Textauszug:

Doppelqualifikation
Das Abitur neben der Ausbildung absolvieren

12.10.2022 | Stand 12.10.2022, 17:42 Uhr

Pascal Brungs - Pascal Brungs, angehende Fachkraft für Lagerlogistik bei der Firma Gilog, möchte sich mit seiner Doppelqualifikation ein gutes Sprungbrett für seine künftige Karriere verschaffen. - Foto: Henning Kaiser/dpa-tmn

Die Mittlere Reife in der Tasche - und jetzt? Was viele nicht wissen: In 9 von 16 Bundesländern ist eine Doppelqualifikation möglich - Ausbildung plus (Fach-)Abitur. Ein Weg, den Pascal Brungs geht.

Eine Ausbildung beginnen oder weiter zur Schule gehen und das (Fach-)Abitur machen? Eine Frage, die sich nach der zehnten Klasse und damit der Mittleren Reife viele junge Leute stellen. Pascal Brungs hat seine Wahl getroffen: Er macht beides.

[Erfasste Daten]
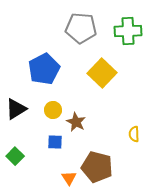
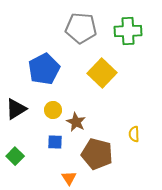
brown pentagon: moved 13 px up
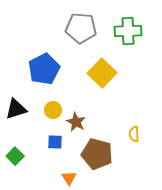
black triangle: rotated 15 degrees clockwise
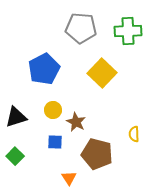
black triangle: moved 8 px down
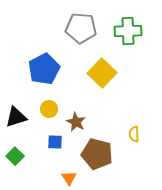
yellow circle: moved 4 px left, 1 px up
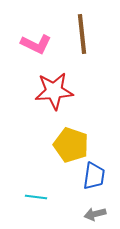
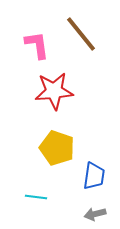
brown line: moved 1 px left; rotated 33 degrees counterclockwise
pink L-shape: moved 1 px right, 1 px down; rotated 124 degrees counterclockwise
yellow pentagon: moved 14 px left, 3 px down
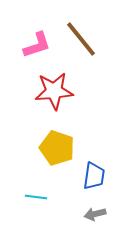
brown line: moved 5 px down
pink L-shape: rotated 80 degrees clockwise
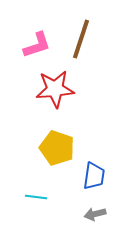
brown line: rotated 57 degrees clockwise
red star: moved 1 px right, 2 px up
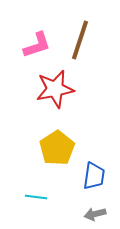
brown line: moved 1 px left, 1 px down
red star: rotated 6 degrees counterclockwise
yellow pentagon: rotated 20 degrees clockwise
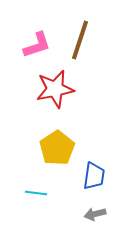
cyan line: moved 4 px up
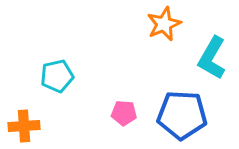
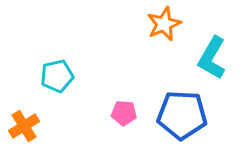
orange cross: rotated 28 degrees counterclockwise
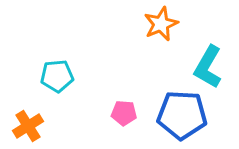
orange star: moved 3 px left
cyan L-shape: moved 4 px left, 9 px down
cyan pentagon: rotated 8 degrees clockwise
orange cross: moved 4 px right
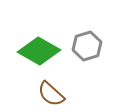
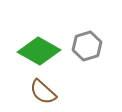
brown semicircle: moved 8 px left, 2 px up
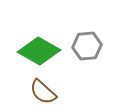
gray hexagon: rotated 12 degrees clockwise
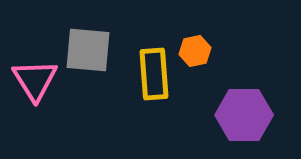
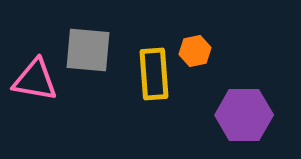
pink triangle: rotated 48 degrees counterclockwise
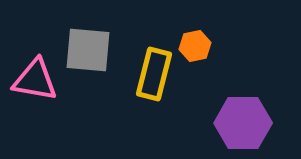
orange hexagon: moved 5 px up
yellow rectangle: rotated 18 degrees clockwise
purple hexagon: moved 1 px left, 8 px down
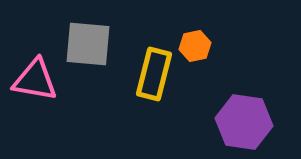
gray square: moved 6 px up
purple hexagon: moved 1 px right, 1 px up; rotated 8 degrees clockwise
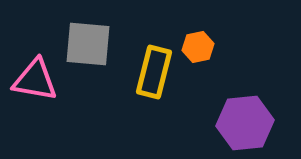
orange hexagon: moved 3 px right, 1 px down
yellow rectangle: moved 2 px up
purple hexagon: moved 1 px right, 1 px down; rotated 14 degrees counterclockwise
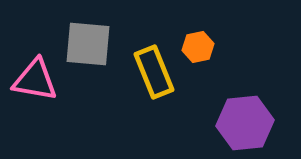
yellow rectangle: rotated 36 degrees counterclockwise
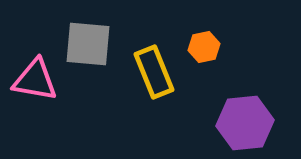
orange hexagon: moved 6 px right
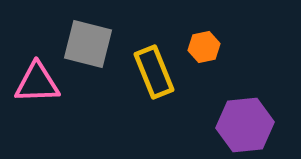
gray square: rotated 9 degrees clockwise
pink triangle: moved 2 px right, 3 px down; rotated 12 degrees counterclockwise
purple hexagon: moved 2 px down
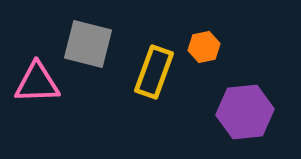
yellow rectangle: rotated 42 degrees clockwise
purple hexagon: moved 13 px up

Aufgabenstellung:
1. Tauschen Sie im Textauszug „Doppelqualifikation“ gegen „Zweifachqualifikation“ aus und geben Sie den Abschnitt von „12.10.2022 | Stand“ bis einschließlich „Er macht beides.“ wieder.
2. Übertragen Sie folgenden Satz aus dem Textauszug ins Englische: „Pascal Brungs hat seine Wahl getroffen: Er macht beides.“
3. Führen Sie den Textauszug über die Doppelqualifikation nach seinem letzten Satz weiter.
Die Daten werden für die Bearbeitung nicht benötigt.

Lösungen:
1.
12.10.2022 | Stand 12.10.2022, 17:42 Uhr

Pascal Brungs - Pascal Brungs, angehende Fachkraft für Lagerlogistik bei der Firma Gilog, möchte sich mit seiner Zweifachqualifikation ein gutes Sprungbrett für seine künftige Karriere verschaffen. - Foto: Henning Kaiser/dpa-tmn

Die Mittlere Reife in der Tasche - und jetzt? Was viele nicht wissen: In 9 von 16 Bundesländern ist eine Zweifachqualifikation möglich - Ausbildung plus (Fach-)Abitur. Ein Weg, den Pascal Brungs geht.

Eine Ausbildung beginnen oder weiter zur Schule gehen und das (Fach-)Abitur machen? Eine Frage, die sich nach der zehnten Klasse und damit der Mittleren Reife viele junge Leute stellen. Pascal Brungs hat seine Wahl getroffen: Er macht beides.

2. Pascal Brungs has made his choice: he is doing both.

3.
Der 22-Jährige absolviert eine dreijährige Ausbildung zur Fachkraft für Lagerlogistik bei der Firma Gilog in Frechen (Nordrhein-Westfalen) und will parallel dazu die Fachhochschulreife erwerben.

Die Doppelqualifikation als Sprungbrett

Was heißt: Nach der Arbeit steht noch einmal Lernen auf dem Programm. «Klar, das ist manchmal alles ein bisschen anstrengend», sagt Pascal Brungs. Doch der zeitliche Aufwand, den er derzeit für einen gelungenen Einstieg ins Berufsleben investiert, wird sich eines Tages bezahlt machen, davon ist er überzeugt: «Mit der Doppelqualifikation verschaffe ich mir ein gutes Sprungbrett, um eines Tages auf der Karriereleiter möglichst weit oben zu landen.»

Gesellenabschluss plus Abitur oder Fachhochschulreife - nach Angaben des Zentralverbands des Deutschen Handwerks (ZDH) ist das derzeit in 9 von 16 Bundesländern möglich. Und zwar in Baden-Württemberg, Bayern, Berlin, Hamburg, Hessen, Niedersachsen, Nordrhein-Westfalen, Rheinland-Pfalz und Sachsen.

Das auch als «BerufsAbitur» bezeichnete Modell, das der ZDH gemeinsam mit der Kultusministerkonferenz ins Leben gerufen hat, existiert seit dem Schuljahr 2017/2018.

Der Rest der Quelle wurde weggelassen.